One of the many ironies of the Trump campaign is the way that it has seriously underlined so many of the journalistic conventions that made it possible.
The laugh barrier is the strong taboo that most in the mainstream media have against reacting naturally to absurd statements. Conservatives in particular have become quite adept at using this to defuse potentially embarrassing issues. For example, the assertion that George W. Bush's war record compares favorably to that of John Kerry was laughable, but the people making this argument were reasonably confident that few if any of the interviewers would actually laugh. The objective of this tactic is generally not to convince but rather to shove the topic of into an opinions–differ limbo and move on to more favorable territory.

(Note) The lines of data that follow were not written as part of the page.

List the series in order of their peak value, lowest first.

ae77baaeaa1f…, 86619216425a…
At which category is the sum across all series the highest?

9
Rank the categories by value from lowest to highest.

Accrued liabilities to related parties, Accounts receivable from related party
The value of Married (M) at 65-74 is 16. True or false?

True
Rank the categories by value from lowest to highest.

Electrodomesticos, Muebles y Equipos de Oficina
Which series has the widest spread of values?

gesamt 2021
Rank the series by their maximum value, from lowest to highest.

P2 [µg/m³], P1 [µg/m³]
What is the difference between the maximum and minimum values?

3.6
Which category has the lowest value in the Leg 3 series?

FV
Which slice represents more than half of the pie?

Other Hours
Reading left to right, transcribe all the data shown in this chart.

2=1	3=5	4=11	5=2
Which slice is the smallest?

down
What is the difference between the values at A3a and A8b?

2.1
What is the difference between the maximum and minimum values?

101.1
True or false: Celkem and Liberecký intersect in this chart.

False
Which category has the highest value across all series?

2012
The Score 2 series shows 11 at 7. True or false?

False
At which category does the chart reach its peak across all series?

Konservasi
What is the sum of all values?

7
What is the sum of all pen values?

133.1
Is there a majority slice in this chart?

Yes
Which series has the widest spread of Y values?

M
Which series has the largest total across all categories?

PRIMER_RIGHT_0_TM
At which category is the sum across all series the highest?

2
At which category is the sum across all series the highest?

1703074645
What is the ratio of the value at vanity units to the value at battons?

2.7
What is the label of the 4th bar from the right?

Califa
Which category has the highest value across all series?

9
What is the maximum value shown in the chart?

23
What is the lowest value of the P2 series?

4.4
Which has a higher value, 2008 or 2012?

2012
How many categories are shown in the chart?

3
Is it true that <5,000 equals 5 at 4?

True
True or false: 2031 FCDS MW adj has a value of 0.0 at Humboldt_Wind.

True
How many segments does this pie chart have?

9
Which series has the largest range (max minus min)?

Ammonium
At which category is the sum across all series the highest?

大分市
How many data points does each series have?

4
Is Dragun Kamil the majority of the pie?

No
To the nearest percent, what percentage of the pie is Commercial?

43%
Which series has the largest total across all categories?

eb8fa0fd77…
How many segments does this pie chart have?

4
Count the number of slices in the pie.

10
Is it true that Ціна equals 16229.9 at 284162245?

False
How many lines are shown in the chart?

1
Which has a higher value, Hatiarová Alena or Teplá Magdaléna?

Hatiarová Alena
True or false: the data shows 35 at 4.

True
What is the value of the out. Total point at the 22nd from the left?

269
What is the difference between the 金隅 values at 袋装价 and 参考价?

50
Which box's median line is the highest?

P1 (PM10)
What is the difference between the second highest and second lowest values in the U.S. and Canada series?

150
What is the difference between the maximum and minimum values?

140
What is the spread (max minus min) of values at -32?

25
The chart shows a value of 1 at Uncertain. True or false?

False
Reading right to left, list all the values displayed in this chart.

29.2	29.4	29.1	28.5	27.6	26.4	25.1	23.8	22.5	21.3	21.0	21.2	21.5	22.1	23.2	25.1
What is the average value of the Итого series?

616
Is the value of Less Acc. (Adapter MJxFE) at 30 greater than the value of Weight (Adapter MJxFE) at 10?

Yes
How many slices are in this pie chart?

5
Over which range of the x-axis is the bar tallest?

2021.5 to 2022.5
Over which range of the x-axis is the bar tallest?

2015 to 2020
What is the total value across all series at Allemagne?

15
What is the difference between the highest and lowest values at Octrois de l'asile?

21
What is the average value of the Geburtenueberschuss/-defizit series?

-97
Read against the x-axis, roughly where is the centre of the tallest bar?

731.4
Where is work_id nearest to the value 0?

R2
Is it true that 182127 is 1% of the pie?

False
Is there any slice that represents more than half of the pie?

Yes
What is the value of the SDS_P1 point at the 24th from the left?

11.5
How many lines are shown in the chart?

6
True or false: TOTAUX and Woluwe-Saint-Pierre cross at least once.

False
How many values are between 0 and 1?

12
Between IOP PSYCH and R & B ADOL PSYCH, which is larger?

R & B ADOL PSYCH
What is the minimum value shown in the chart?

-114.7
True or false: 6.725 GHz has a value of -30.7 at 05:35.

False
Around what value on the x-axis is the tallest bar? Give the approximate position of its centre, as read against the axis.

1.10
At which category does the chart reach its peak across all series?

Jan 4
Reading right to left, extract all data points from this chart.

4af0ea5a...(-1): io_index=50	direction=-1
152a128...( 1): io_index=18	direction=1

The laugh barrier is deeply entrenched in our journalistic culture and can withstand remarkable amounts of force, but it does have its limits.
From TPM's Allegra Kirkland:
CNN analyst Bakari Sellers launched into a summary of Trump’s past treatment of black Americans, citing the housing discrimination lawsuits his family was forced to settle for refusing to rent to black tenants and the full-page New York Times Trump took out calling for the wrongfully incarcerated Central Park Five to be executed.
“Donald Trump had nothing do with that!” [Gina] Loudon said.
“Wait, wait wait,” host Don Lemon cut in. “You said Donald Trump had nothing do for taking out ads on the Central Park Five?”
“Donald Trump himself,” she answered. “It was not Donald Trump himself.”
Lemon later showed Loudon a photograph of the ad, which bore Trump’s signature.
Things really dissolved when Sellers asked Loudon to name senior black staffers advising Trump’s campaign.
“You named Katrina Pierson. I bet you can’t name two,” he challenged.
“I could go on all day,” Loudon replied. “Omorosa. I mean I could go on all day. I’m not going to play into your little tester—”
Lemon and the rest of the four-person panel burst into laughter, and apparently some CNN staffers did as well.
“Stop. Stop it y’all. People in the studio are even laughing,” Lemon said.